Besides being tribal, they have an entitlement mentality. I was at a city council meeting where two Muslim men told the council members the following: “We get $12,000 a month in cash assistance, free medical, subsidized housing, and food stamps.” Then he said, “You owe us more.” They live better than people who have lived, worked, and paid into the system a lifetime.

I recently saw a homeless man ask at our foodshelf if they had any fruit. He was told they did not. However, there was a table full of bananas, and the foodshelf director said she had to pay for them, and he couldn’t have any. There were five Somalian women at the foodshelf – each had carts overflowing with food, and each went out with bananas. The homeless man gets $200 a month in food stamps and no help with anything else. He is staying in a shelter and has no place of his own.

It seems that from their records, all the Somalis were born on January 1. With names like Mohamed Mohamud and all having the same day of birth, how can the government possibly keep track of who is here? Maybe the idea is that they don’t want the government to be able to track them.

Our school has had tremendous problems with the Muslim students. They get their prayer time at school. A Christian student can’t pray at the school even though this is our country. Even the cafeteria caters to their dietary ideas.

When one student wrote a paper about how Muslims get special favoritism in school, they got angry. They picked a time when all the teachers and principal were in a meeting to attack this student. There were 30 Muslims attacking one kid. Two of his friends tried to help. They boy they attacked spent the night in the hospital being observed for a head injury. His two friends who tried to help him were charged with assault. The Muslim attackers got no reprimand. It was said, “Boys will be boys so just forget it.” If they were not favored, what would you call it?

Following this episode, there was tension in the high school, and threats went around. To deal with the situation the school beefed up security, which involved some expense. Finally, a meeting was held for anyone wanting to discuss the issue.

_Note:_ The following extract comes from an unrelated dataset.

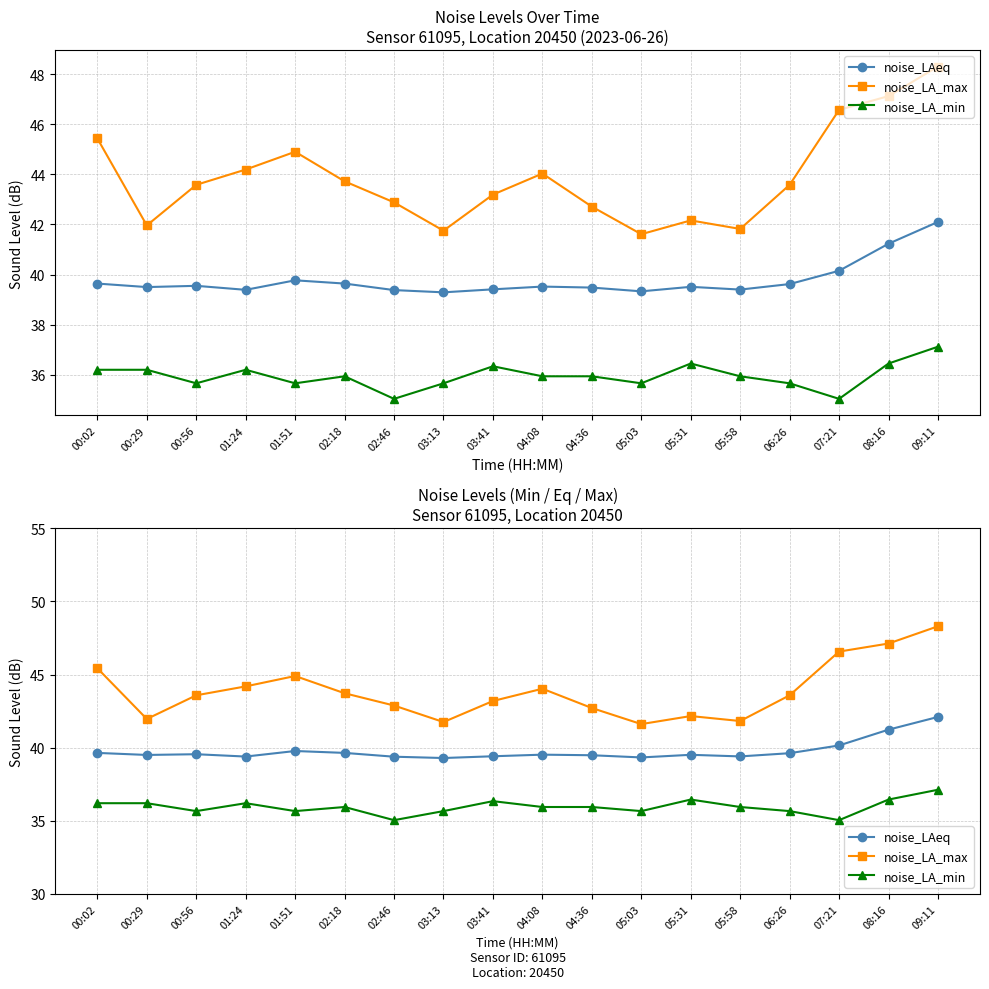

Rank the categories by noise_LA_max value from lowest to highest.

05:03, 03:13, 05:58, 00:29, 05:31, 04:36, 02:46, 03:41, 00:56, 06:26, 02:18, 04:08, 01:24, 01:51, 00:02, 07:21, 08:16, 09:11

Concerned people of all ages arrived, some wearing red shirts to “stop the violence.” With the principal and superintendent sitting up front, near the stage of the auditorium, a few of us (parents) were asked to move closer to the front. After everyone was seated, Muslim women walked in and sat in the middle section toward the back. Were we the shield for the administration?

During the start of the meeting, one person stood up to ask for a public apology from the Somali Muslims who sent the boy to the hospital with the head injury and injured the two others who tried to help him. “We want a public apology,” asserted the parent. The place went silent. There was a long pause, glaring looks, and then the meeting oddly ended.

Days later it was discovered that this clan of Somalis didn’t know what an apology or saying they’re sorry meant. “What is this apology? It’s not part of our language or religion,” stated a Muslim woman during a local TV broadcast of a diversity network meeting.

After that incident, students were told not to discuss the issue, not even with their parents. Fear is still heavily present throughout the community.

About the author

Mary Warner is the author’s pen name. She doesn’t want to give her real name and exact location for fear of retaliation.